* _EXCERPT PROVIDED_:
--- START ---

You mean int.max :o).

Andrei

Sep 28 2009

Jeremie Pelletier <jeremiep gmail.com> writes:

Andrei Alexandrescu wrote:
 language_fan wrote:
 Mon, 28 Sep 2009 15:35:07 -0400, Jesse Phillips thusly wrote:

 language_fan Wrote:

 Now if you really want to throw some sticks into the spokes, you
 would say that if the program crashes due to a null pointer, it is
 still likely that the programmer will just initialize/set the value
 to a "default" that still isn't valid just to get the program to
 continue to run.

 Why should it crash in the first place? I hate crashes. You liek them?
 I can prove by structural induction that you do not like them when you
 can avoid crashes with static checking.

 No one likes programs that crash, doesn't that mean it is an incorrect
 behavior though?

 Have you ever used functional languages? When you develop in Haskell or
 SML, how often you feel there is a good change something will be
 initialized to the wrong value? Can you show some statistics that show
 how unsafe this practice is?

--- END ---

* _COLLECTED DATA_:
--- START ---

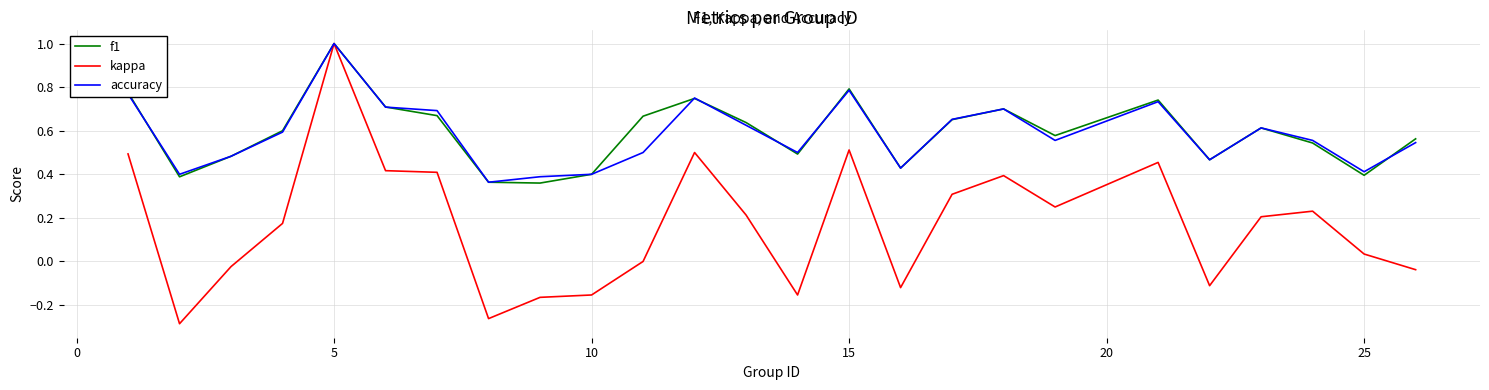

What is the greatest value displayed?

1.0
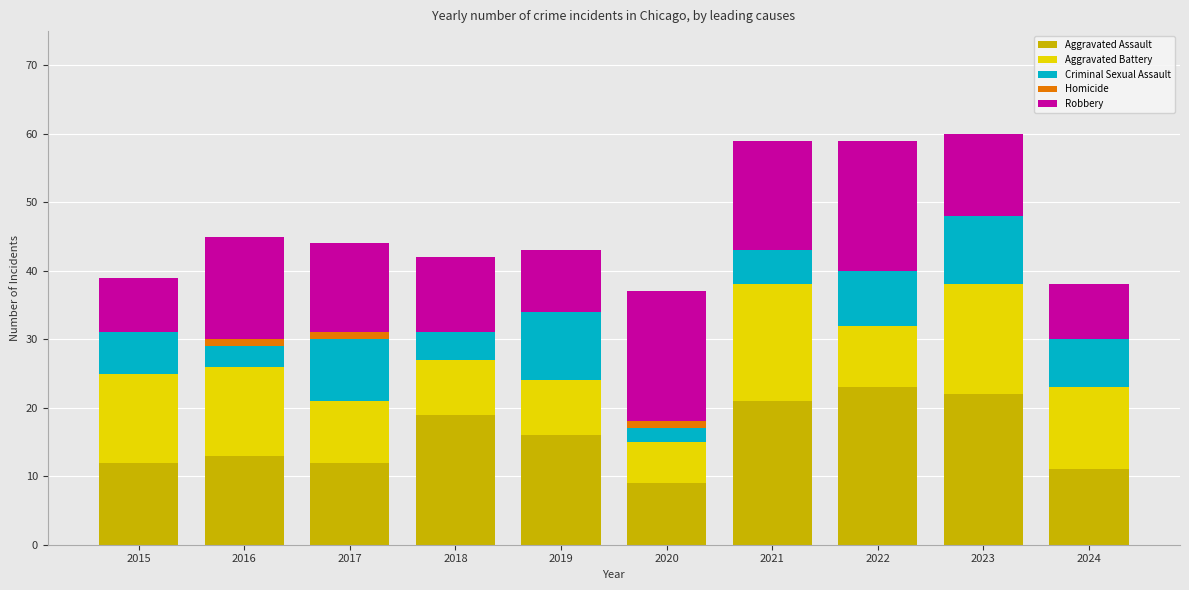

Are the bars grouped side by side (vs. stacked)?

No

--- END ---

* _WHAT THE TASK REQUIRES_:
Revise the forum thread passage between "Now if you really" and "behavior though?", inclusive, so that "null pointer" reads "dangling pointer". Nothing in the listing affects this work.

* _RESULT OF THE EXERCISE_:
Now if you really want to throw some sticks into the spokes, you
 would say that if the program crashes due to a dangling pointer, it is
 still likely that the programmer will just initialize/set the value
 to a "default" that still isn't valid just to get the program to
 continue to run.

 Why should it crash in the first place? I hate crashes. You liek them?
 I can prove by structural induction that you do not like them when you
 can avoid crashes with static checking.

 No one likes programs that crash, doesn't that mean it is an incorrect
 behavior though?